Wat Is Een Monocoton?

Auteur: | Laatst Bijgewerkt:

Wetenschappers geloven dat monocotylen zijn ontstaan ​​uit tweezaadlobbigen en dat dicotylen dus een parafyletische groep vormen. De naam monocot komt van de botanische naam, Monocotyledonaeen zoals de naam al doet vermoeden, is het een angiosperm (Angiospermae, bloeiende planten of Magnoliophyta) met een zaadje dat één enkel zaadlob heeft (embryonaal blad). Er zijn veel monocots die behoren tot verschillende taxonomische rangen. Binnen deze rangen hebben de familie Orchidae (Orchideeën) het meeste aantal soorten, tenminste 20,000. Er zijn ongeveer 60,000 bekende soorten eenzaadlobbige planten waarvan de helft Poaceae (echt gras) is. Hoewel divers, er is een consensus als het gaat om monocots vanwege hun onderscheidende aard. Mensen gebruiken monocotylen in verschillende gebieden, waaronder als voedsel en energieproductie, waardoor ze heilzaam zijn en van economisch belang.

Kenmerken van Monocots

Afgezien van het hebben van een enkel embryonaal blad, hebben monocotylen algemene kenmerken gedeeld door de vele soorten.
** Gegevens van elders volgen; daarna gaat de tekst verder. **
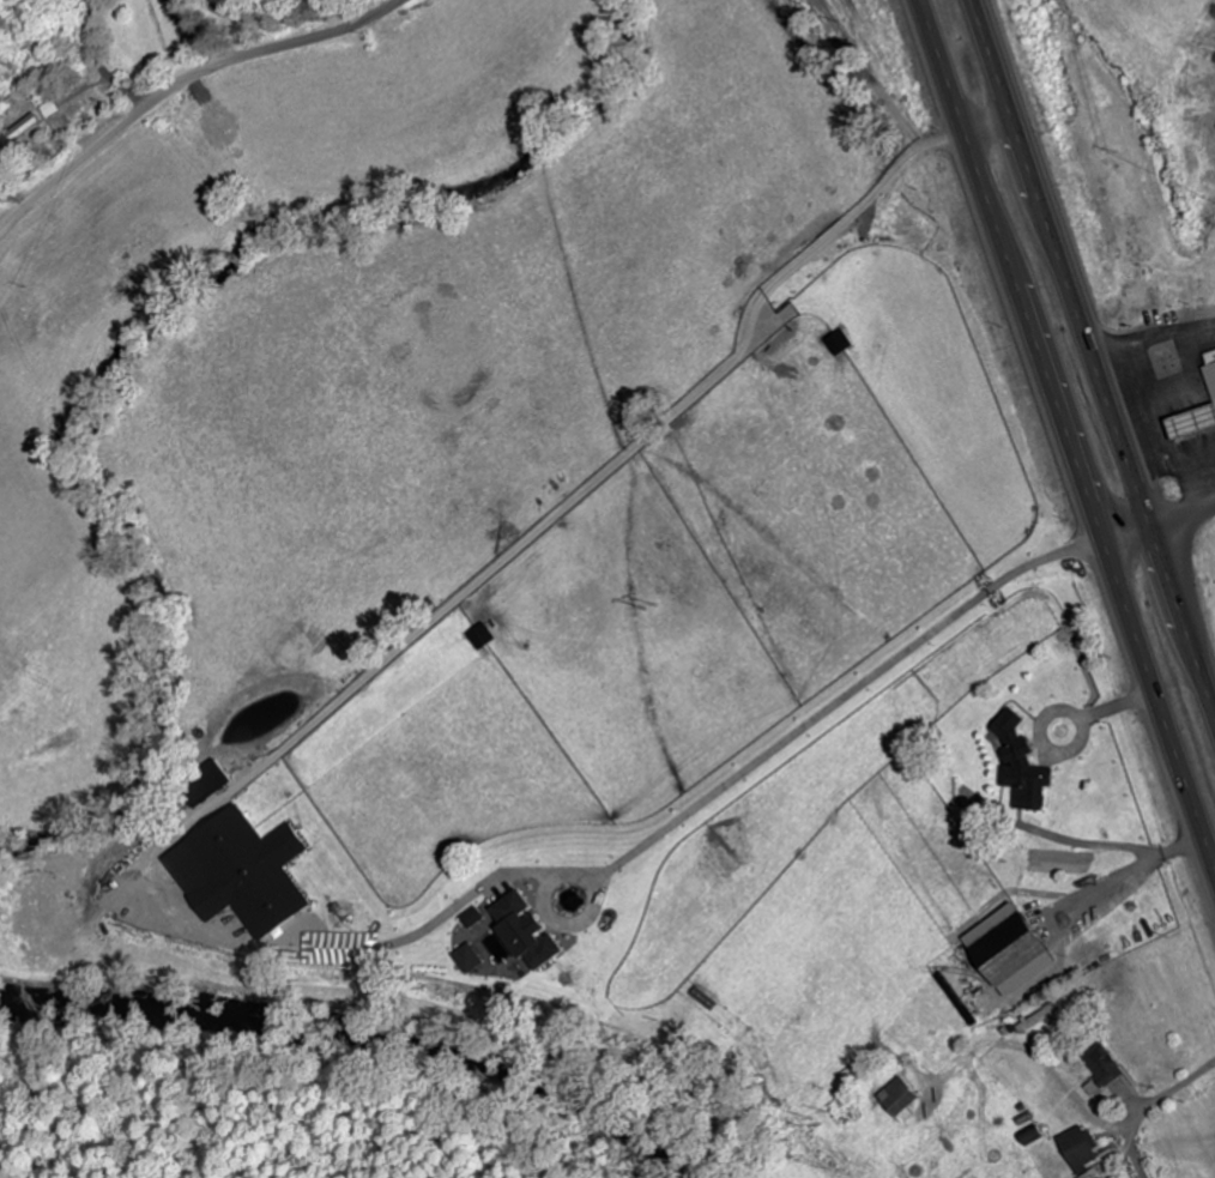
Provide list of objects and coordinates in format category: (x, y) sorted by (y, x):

Ten eerste zijn de meeste eenzaadlobbige planten kruidachtig en zijn er maar weinig die arboracea zijn. De kruidachtige soorten hebben geen secundair groeivermogen (toename in breedte van een stengel). Ze hebben Cambium niet, waardoor planten voortdurend in hoogte en omtrek kunnen groeien, daarom groeien ze niet te veel, behalve voor arboraceous monocots zoals bamboe, palmen en agaves. Hun gebrek aan cambium brengt ook uitdagingen met zich mee bij het transport van water.

Vasculair systeem

Monocots hebben vasculaire weefsels en bundels die zijn aangepast om het ontbreken van cambium tegen te gaan en het tekort aan watertransport tegen te gaan, waardoor water en voedingsstoffen de fabriek op kunnen. Een ander belangrijk kenmerk is dat monocotylen grote aderen hebben die parallel aan elkaar lopen in hun bladeren. Deze weefsels bevinden zich normaliter minder in het midden en zijn meer in de ringvorm aan de randen geplaatst. Dit type vasculaire opstelling staat bekend als atactostele.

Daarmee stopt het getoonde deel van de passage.